S&P: China’s corporate debt surpasses US

Future financial stress could stem from Asia, as China and its neighbours emerge as the largest group of corporate borrowers in the world, according to S&P. Research also shows that thanks to the country's large shadow banking sector, at least $4 trillion to $5 trillion of global corporate debt is provided by private lenders.

China’s increasing appetite for debt poses a significant threat to the global economy, as the creditworthiness of its borrowers deteriorates and it surpasses the United States in having the largest group of corporate borrowers in the world, according to Standard & Poor's.

S&P also highlighted the growing role of the private debt market in China, as companies globally increasingly turn towards the debt markets to raise financing, and away from banks.

In the report, 'Credit Shift: As global corporate borrowers seek $60 trillion, Asia-Pacific debt will overtake US and Europe combined', S&P said corporate borrowers globally are expected to seek up to $60 trillion in new debt and refinancing through 2018, an increase on an estimated $53 trillion last year.

China now has more outstanding corporate debt than any other country, having overtaken the US last year, a year sooner than S&P expected. It had $14.2 trillion outstanding at the end of 2013, compared to the US' $13.1 trillion.

Jayan Dhru, global head of corporate ratings at S&P, said: “The emergence of China as the biggest group of corporate borrowers, moderately increasing bank disintermediation, and faster debt growth in sectors related to the growing global middle class are likely to drive global corporate debt issuance over the next four years.

“The US continues on the path to economic recovery while the Eurozone struggles with marginal growth, but the bottom line is that this is a China story. Higher risk for China's borrowers means higher risk for the world,” he added.

S&P compared China’s corporate borrowers to more than 8,500 listed global peers to arrive at its conclusion, finding that while the country’s corporate companies started 2009 better off than their global peers, cash flow and leverage have worsened in subsequent years.

This “will lead to an overall increase in risk, since the credit quality of corporate borrowers in Asia-Pacific is generally lower than in North America and Europe. Consequently, without improved risk assessment among investors and a heightened awareness by regulators of contagion risk, some future financial stress could stem from Asia,” the report said. 

At present, China’s corporate issuers account for about 30 percent of global corporate debt.

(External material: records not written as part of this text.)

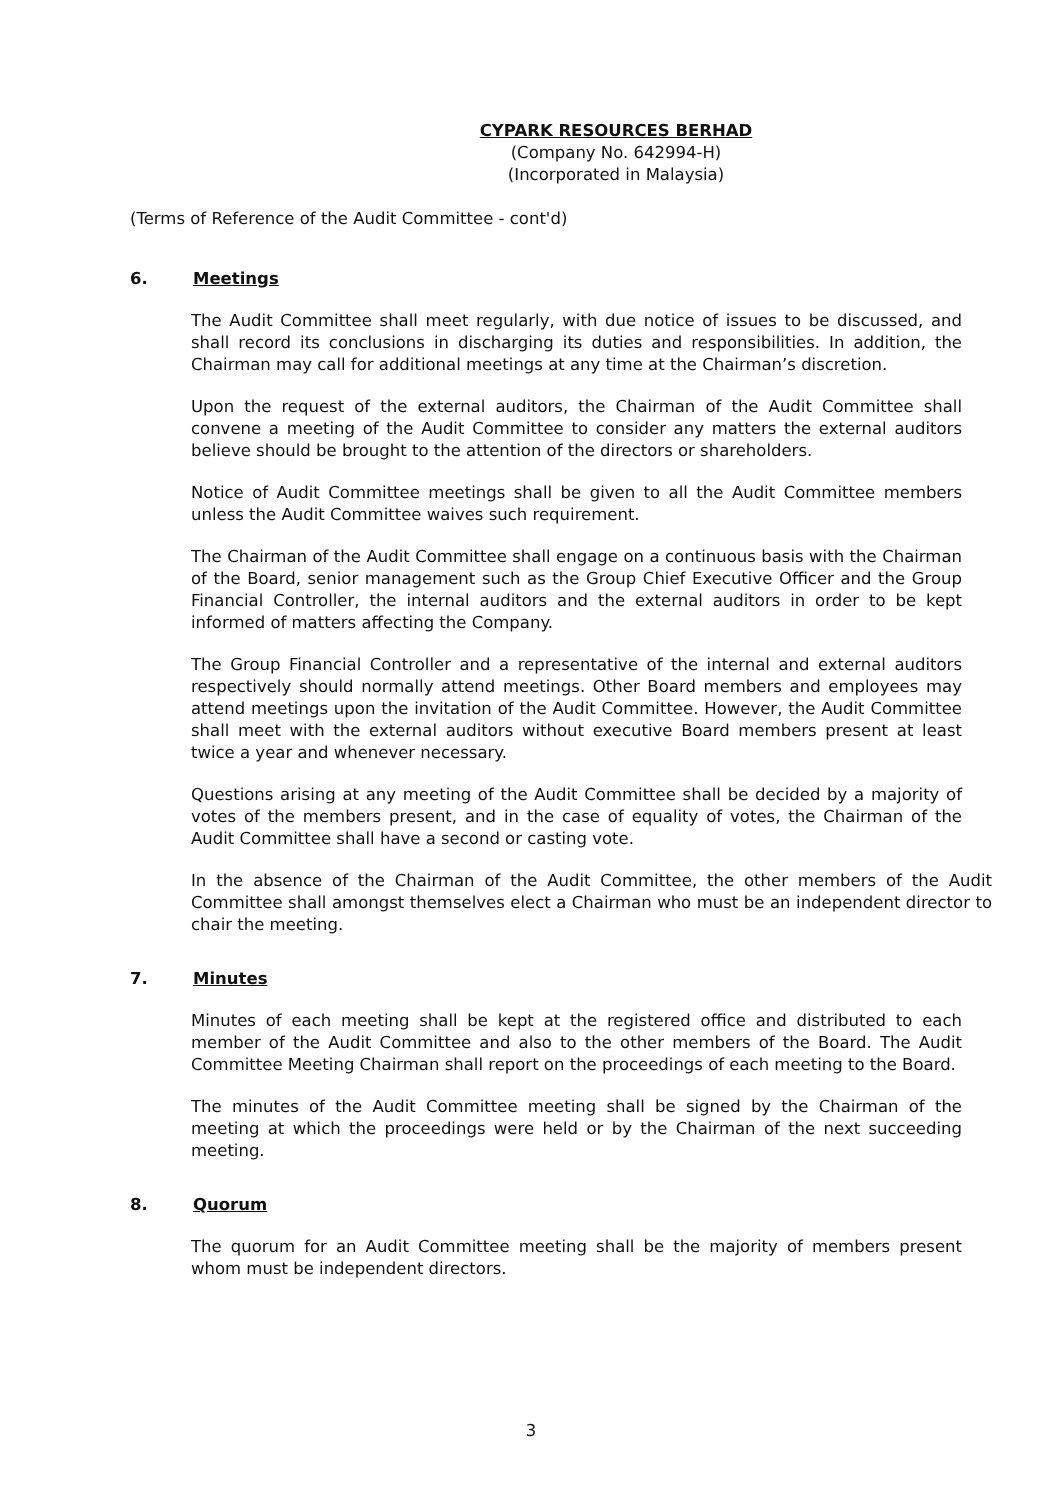CYPARK RESOURCES BERHAD
(Company No. 642994-H)
(Incorporated in Malaysia)
(Terms of Reference of the Audit Committee - cont'd)
6. Meetings
The Audit Committee shall meet regularly, with due notice of issues to be discussed, and shall record its conclusions in discharging its duties and responsibilities. In addition, the Chairman may call for additional meetings at any time at the Chairman’s discretion.
Upon the request of the external auditors, the Chairman of the Audit Committee shall convene a meeting of the Audit Committee to consider any matters the external auditors believe should be brought to the attention of the directors or shareholders.
Notice of Audit Committee meetings shall be given to all the Audit Committee members unless the Audit Committee waives such requirement.
The Chairman of the Audit Committee shall engage on a continuous basis with the Chairman of the Board, senior management such as the Group Chief Executive Officer and the Group Financial Controller, the internal auditors and the external auditors in order to be kept informed of matters affecting the Company.
The Group Financial Controller and a representative of the internal and external auditors respectively should normally attend meetings. Other Board members and employees may attend meetings upon the invitation of the Audit Committee. However, the Audit Committee shall meet with the external auditors without executive Board members present at least twice a year and whenever necessary.
Questions arising at any meeting of the Audit Committee shall be decided by a majority of votes of the members present, and in the case of equality of votes, the Chairman of the Audit Committee shall have a second or casting vote.
In the absence of the Chairman of the Audit Committee, the other members of the Audit Committee shall amongst themselves elect a Chairman who must be an independent director to chair the meeting.
7. Minutes
Minutes of each meeting shall be kept at the registered office and distributed to each member of the Audit Committee and also to the other members of the Board. The Audit Committee Meeting Chairman shall report on the proceedings of each meeting to the Board.
The minutes of the Audit Committee meeting shall be signed by the Chairman of the meeting at which the proceedings were held or by the Chairman of the next succeeding meeting.
8. Quorum
The quorum for an Audit Committee meeting shall be the majority of members present whom must be independent directors.
3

Between a quarter and a third of this is backed by China’s so-called 'shadow banking' sector, meaning that at least 10 percent of the world’s corporate debt, around $4 trillion to $5 trillion, is provided by private lenders.

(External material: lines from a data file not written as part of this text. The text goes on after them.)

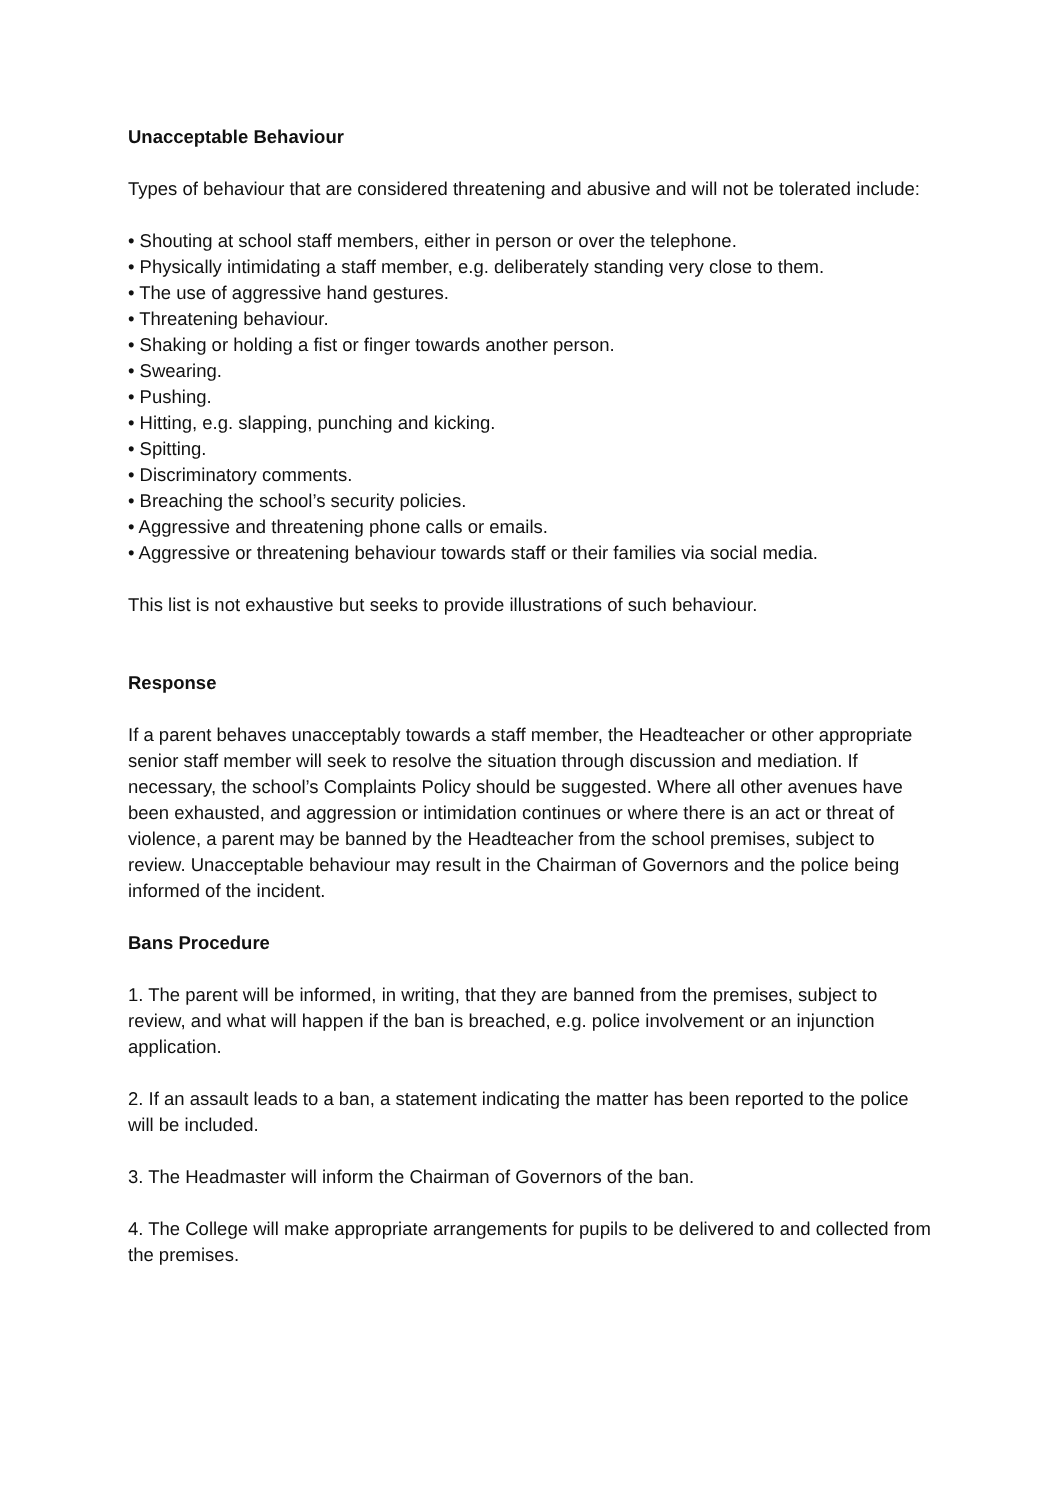Unacceptable Behaviour
Types of behaviour that are considered threatening and abusive and will not be tolerated include:
• Shouting at school staff members, either in person or over the telephone.
• Physically intimidating a staff member, e.g. deliberately standing very close to them.
• The use of aggressive hand gestures.
• Threatening behaviour.
• Shaking or holding a fist or finger towards another person.
• Swearing.
• Pushing.
• Hitting, e.g. slapping, punching and kicking.
• Spitting.
• Discriminatory comments.
• Breaching the school’s security policies.
• Aggressive and threatening phone calls or emails.
• Aggressive or threatening behaviour towards staff or their families via social media.
This list is not exhaustive but seeks to provide illustrations of such behaviour.
Response
If a parent behaves unacceptably towards a staff member, the Headteacher or other appropriate senior staff member will seek to resolve the situation through discussion and mediation. If necessary, the school’s Complaints Policy should be suggested. Where all other avenues have been exhausted, and aggression or intimidation continues or where there is an act or threat of violence, a parent may be banned by the Headteacher from the school premises, subject to review. Unacceptable behaviour may result in the Chairman of Governors and the police being informed of the incident.
Bans Procedure
1. The parent will be informed, in writing, that they are banned from the premises, subject to review, and what will happen if the ban is breached, e.g. police involvement or an injunction application.
2. If an assault leads to a ban, a statement indicating the matter has been reported to the police will be included.
3. The Headmaster will inform the Chairman of Governors of the ban.
4. The College will make appropriate arrangements for pupils to be delivered to and collected from the premises.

“With China’s economy likely to grow at a nominal 10 percent per year over the next five years, this amount can only increase,” the report stated, adding, “Given the substantial share that shadow banking contributes in financing not just China's corporate borrowers but also local and regional government financing vehicles, a sharp contraction would be detrimental for business generally,” and “could spread to spread to other countries.”

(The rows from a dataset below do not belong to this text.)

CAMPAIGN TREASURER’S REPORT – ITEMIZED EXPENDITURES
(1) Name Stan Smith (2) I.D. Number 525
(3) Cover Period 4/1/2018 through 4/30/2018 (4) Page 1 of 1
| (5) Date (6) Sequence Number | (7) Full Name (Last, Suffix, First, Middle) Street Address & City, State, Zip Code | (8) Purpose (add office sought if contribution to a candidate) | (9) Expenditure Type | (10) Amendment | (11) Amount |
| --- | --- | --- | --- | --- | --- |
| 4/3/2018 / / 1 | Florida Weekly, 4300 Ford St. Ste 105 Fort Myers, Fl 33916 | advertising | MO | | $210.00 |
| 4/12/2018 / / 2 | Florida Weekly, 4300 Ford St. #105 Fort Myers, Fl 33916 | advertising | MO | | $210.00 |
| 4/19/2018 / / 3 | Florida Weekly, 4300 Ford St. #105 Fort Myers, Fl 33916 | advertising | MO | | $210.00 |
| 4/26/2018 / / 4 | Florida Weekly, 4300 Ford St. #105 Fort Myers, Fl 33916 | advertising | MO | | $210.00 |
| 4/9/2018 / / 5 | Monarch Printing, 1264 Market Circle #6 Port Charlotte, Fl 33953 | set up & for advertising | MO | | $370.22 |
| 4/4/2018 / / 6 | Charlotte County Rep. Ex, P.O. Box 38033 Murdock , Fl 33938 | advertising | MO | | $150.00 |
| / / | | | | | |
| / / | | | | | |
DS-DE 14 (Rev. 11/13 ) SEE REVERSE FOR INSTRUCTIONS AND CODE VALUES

In a related report, titled 'Global bank disintermediation continues as corporate borrower needs outpace banks' capacity,' S&P predicted non-bank lending activity would grow 3.5 percent or nearly $3.1 trillion by 2018, as a result of ongoing regulatory reform restraining bank lending.

This will “likely be filled by bond investors and other non-bank lenders,” S&P said. Banks will intermediate 52 percent of corporate debt by 2018 compared with 55 percent in 2013, it found.

However, bank disintermediation will occur at different rates in different regions, it said. Fast growing economies like China and Brazil, which still rely heavily on their banking systems for funding, may experience it more rapidly than mature markets unless they receive fresh capital injections into the banking systems, S&P said.

In Europe, growth in disintermediation is expected to be more moderate amid sluggish growth, with the exception of the UK. “The UK could experience a steady increase in disintermediation because of banks' reduced lending capacity and an increase in corporate financing needs,” the report said.

The bond markets in particular will make significant headway in the Eurozone and the UK, according to S&P’s 2018 projections. It also forecasts rises in the US.

“In Europe, the equity challenge facing eurozone banks, the low absolute (and relative to floating rate) capital markets funding costs, and the desire to diversify funding sources convince us that the bond markets in Europe (eurozone and UK) will continue to grow their market share of outstanding debt through 2018,” S&P said.